The question is laplace transform of 4sin(at+b) where a and b are constants. The answer is is ((a)cos(b)+(s)sin(b))*4/(s^2+a^2)-
i think table of integrals is used but how do they get to the answer.....
Help would be greatly appreciated
GAB
The question is laplace transform of 4sin(at+b) where a and b are constants. The answer is is ((a)cos(b)+(s)sin(b))*4/(s^2+a^2)-
i think table of integrals is used but how do they get to the answer.....

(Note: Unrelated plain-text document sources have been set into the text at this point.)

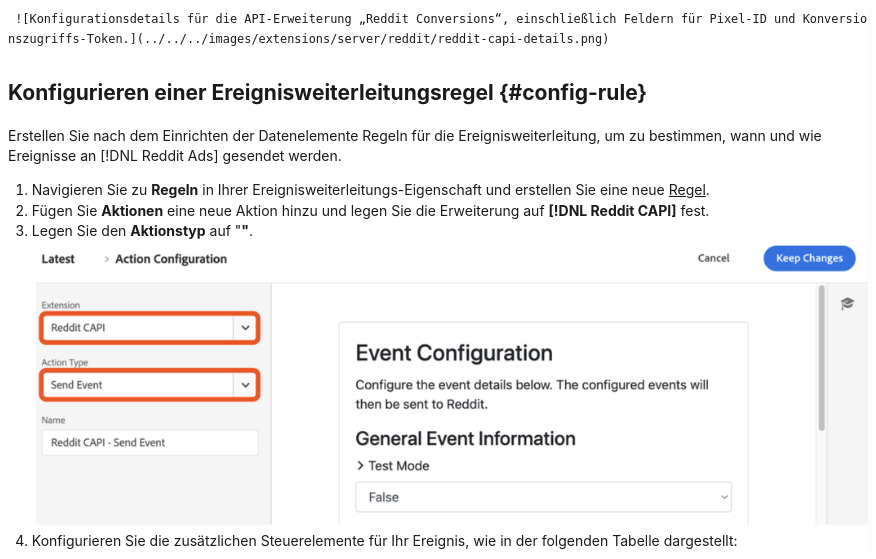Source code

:      ![Konfigurationsdetails für die API-Erweiterung „Reddit Conversions“, einschließlich Feldern für Pixel-ID und Konversionszugriffs-Token.](../../../images/extensions/server/reddit/reddit-capi-details.png)

## Konfigurieren einer Ereignisweiterleitungsregel {#config-rule}

Erstellen Sie nach dem Einrichten der Datenelemente Regeln für die Ereignisweiterleitung, um zu bestimmen, wann und wie Ereignisse an [!DNL Reddit Ads] gesendet werden.

1. Navigieren Sie zu **Regeln** in Ihrer Ereignisweiterleitungs-Eigenschaft und erstellen Sie eine neue [Regel](https://experienceleague.adobe.com/de/docs/experience-platform/tags/ui/rules).
2. Fügen Sie **Aktionen** eine neue Aktion hinzu und legen Sie die Erweiterung auf **[!DNL Reddit CAPI]** fest.
3. Legen Sie den **Aktionstyp** auf &quot;**&quot;**.
   ![Regelkonfigurationsschnittstelle für die Ereignisweiterleitungsregel für die API-Erweiterung „Reddit Conversions“, wobei die Felder „Erweiterung“ und „Aktionstyp“ hervorgehoben sind.](../../../images/extensions/server/reddit/reddit-rule.png)
4. Konfigurieren Sie die zusätzlichen Steuerelemente für Ihr Ereignis, wie in der folgenden Tabelle dargestellt:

Help would be greatly appreciated
GAB
$\displaystyle \mathcal{L} [4 \sin(at+b)] = 4 \int_{0}^{\infty} e^{-st}\sin(at+b) \ dt $
$\displaystyle = 4 \int_{0}^{\infty} e^{-st} \Big(\sin(b) \cos(at) + \cos(b) \sin(at)\Big) \ dt $
$\displaystyle = 4 \sin(b) \int_{0}^{\infty} e^{-st} \cos(at) \ dt + 4 \cos(b) \int_{0}^{\infty} e^{-st} \sin(at) \ dt$
$\displaystyle 4 \sin(b) \frac {s}{s^{2}+a^{2}} + 4 \cos(b) \frac {a}{s^{2}+a^{2}} $
$\displaystyle = \frac {4 \Big(a \cos(b) + s \sin(b) \Big) } {s^{2}+a^{2}} $
The Laplace transform:
$\displaystyle [\mathcal{L}f](s)=\int_{-\infty}^{\infty} f(x) e^{-st}\ dt$
In this case:
$\displaystyle \mathcal{L}\left\{4 \sin(at+b)\right\}=4 \int_{-\infty}^{\infty} \sin(at+b) e^{-st}\ dt=$ $\displaystyle
=4\ \text{Im} \left[ \int_{-\infty}^{\infty} e^{-st}e^{i(at+b)} \ dt \right] =$ $\displaystyle
4\ \text{Im} \left[e^{ib} \int_{-\infty}^{\infty} e^{(-s+ia)t} \ dt\right]$
and the rest is routine.
CB